Reproduce the passage of the Renault Clio review below from "It slots very" to "to be considered.", keeping its wording unchanged.

**Given text:**
* * * *

CONSISTENTLY one of the best sellers in the Renault range and frequently refreshed, the Clio hatchback can hold its own against rivals and is positively ahead of many with its refinement.
It slots very well into the family sector in terms of size and design, its powertrains cover the most popular choices and it's very well priced.
The current Clio range runs to almost 30 models in six trim levels based on three petrol and two diesel power offerings with manual or automatic transmission and from £12,225 to £22,775.
Our review car cost about £2,000 more than the standard version being fitted with extras including techno pack comprising multimedia system with hands-free connectivity, parking sensors both ends and reversing camera, metallic paint, tinted windows and spare wheel.
These are highly desirable options to be considered.
It is the most popular in demand and we loved the combination of 110bhp diesel with its effective eight-valve design keeping down engine noise while delivering reasonably good responses.

* * * *

**Dataset entries:**
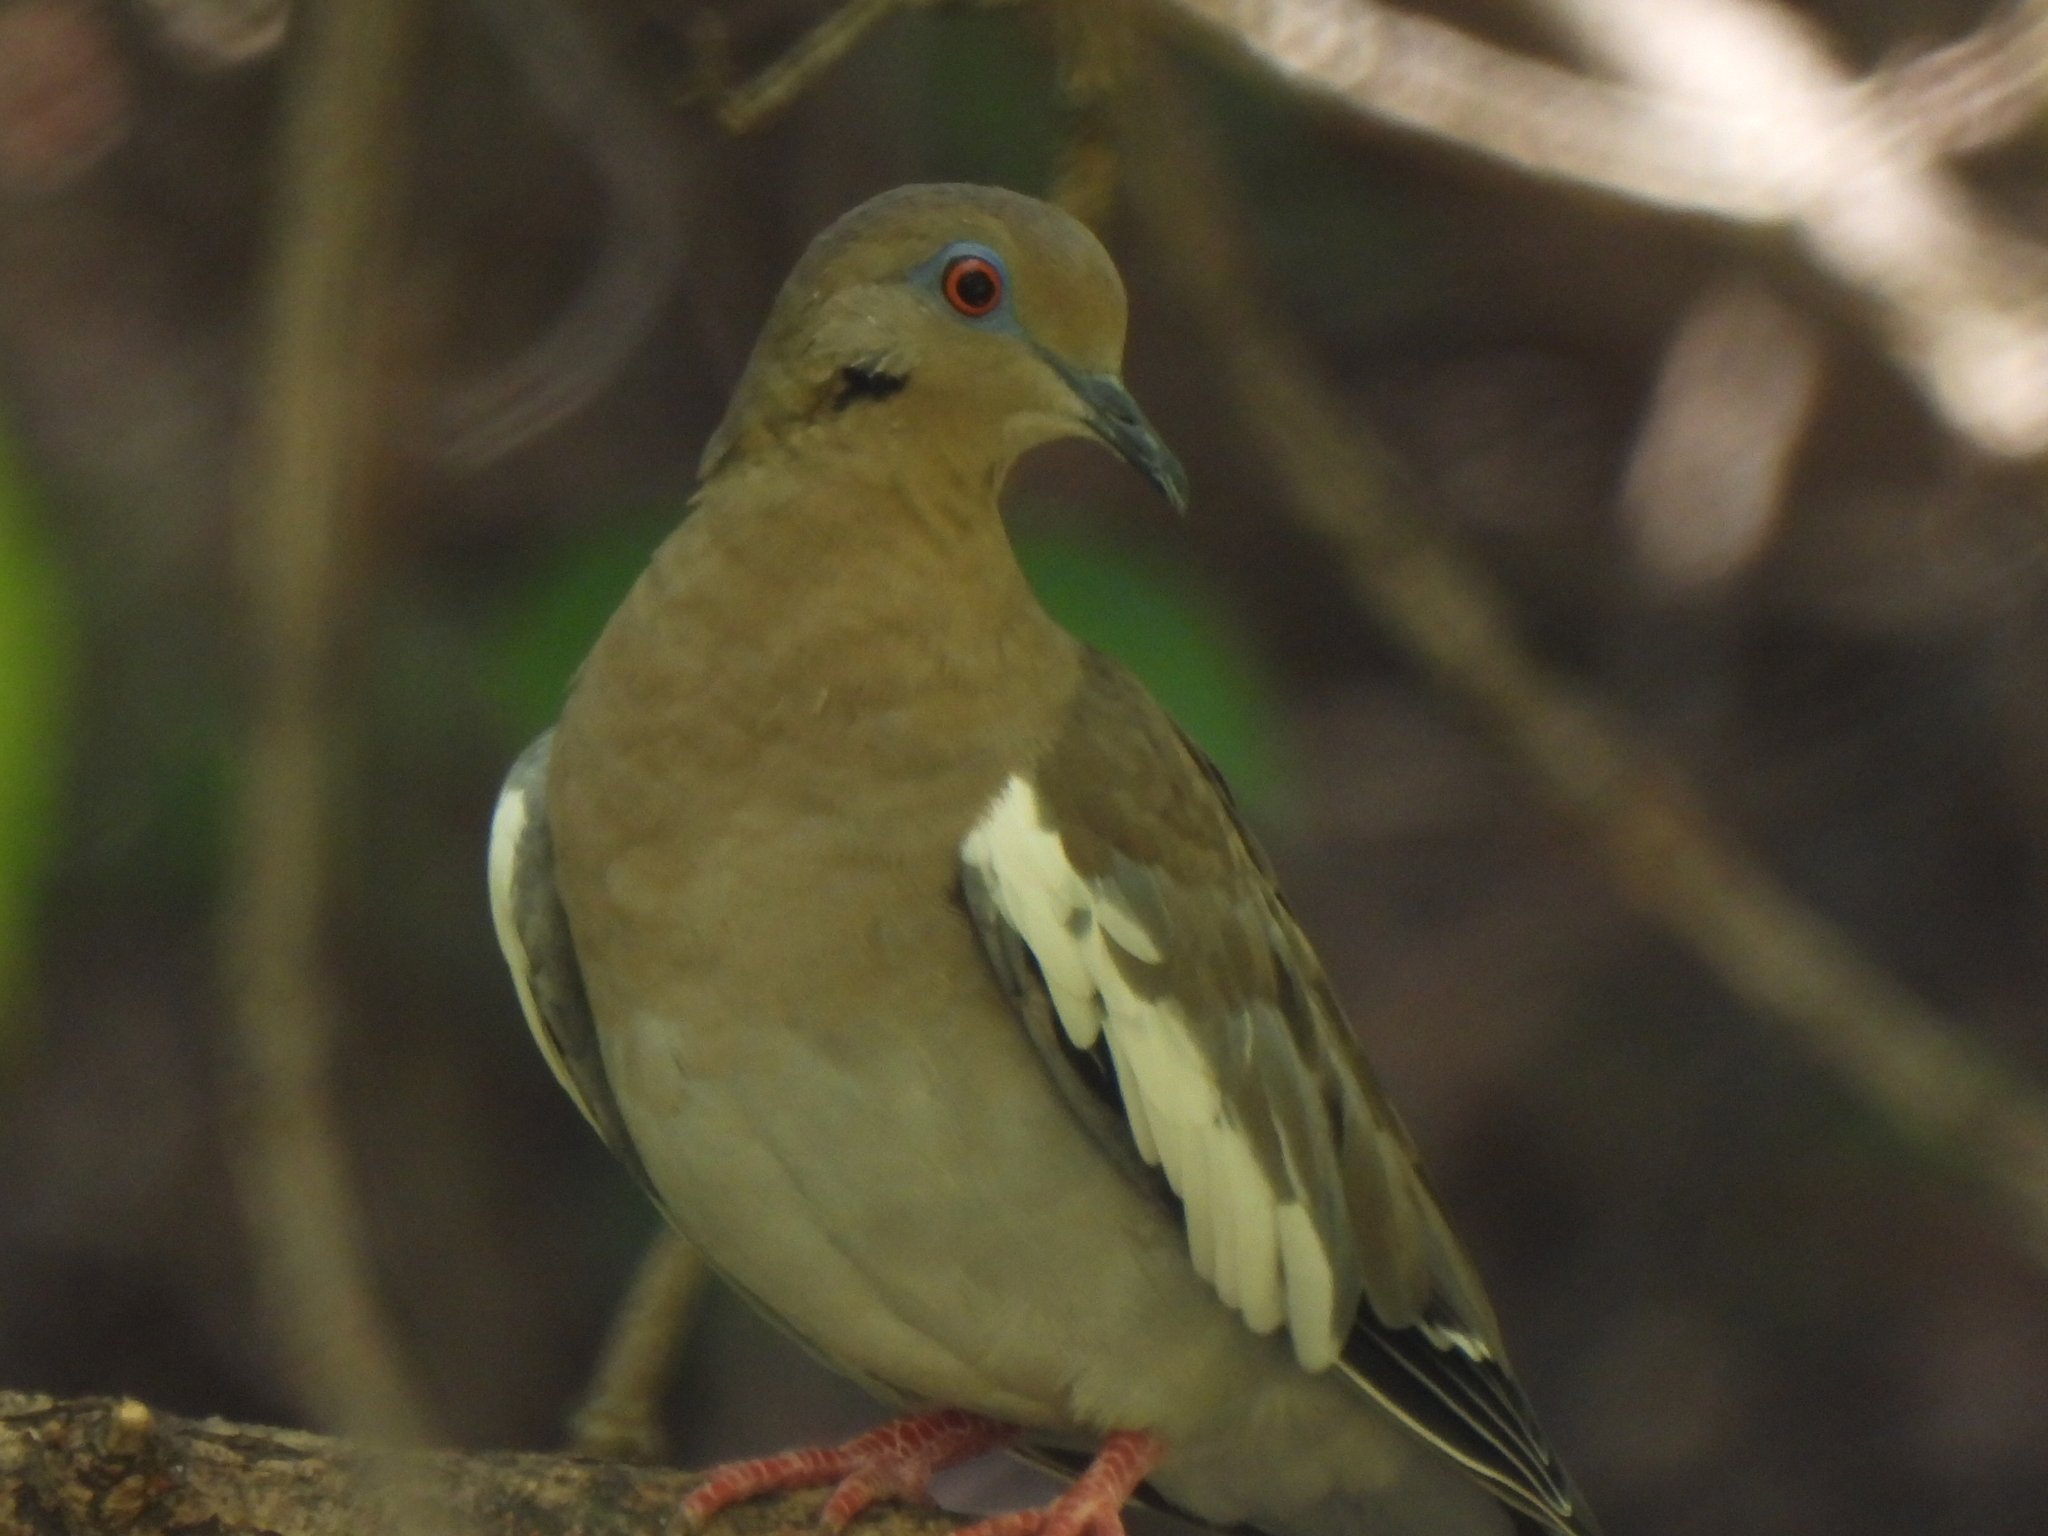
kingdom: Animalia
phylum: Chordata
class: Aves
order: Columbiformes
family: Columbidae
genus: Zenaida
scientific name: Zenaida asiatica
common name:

* * * *

**Written answer:**
It slots very well into the family sector in terms of size and design, its powertrains cover the most popular choices and it's very well priced.
The current Clio range runs to almost 30 models in six trim levels based on three petrol and two diesel power offerings with manual or automatic transmission and from £12,225 to £22,775.
Our review car cost about £2,000 more than the standard version being fitted with extras including techno pack comprising multimedia system with hands-free connectivity, parking sensors both ends and reversing camera, metallic paint, tinted windows and spare wheel.
These are highly desirable options to be considered.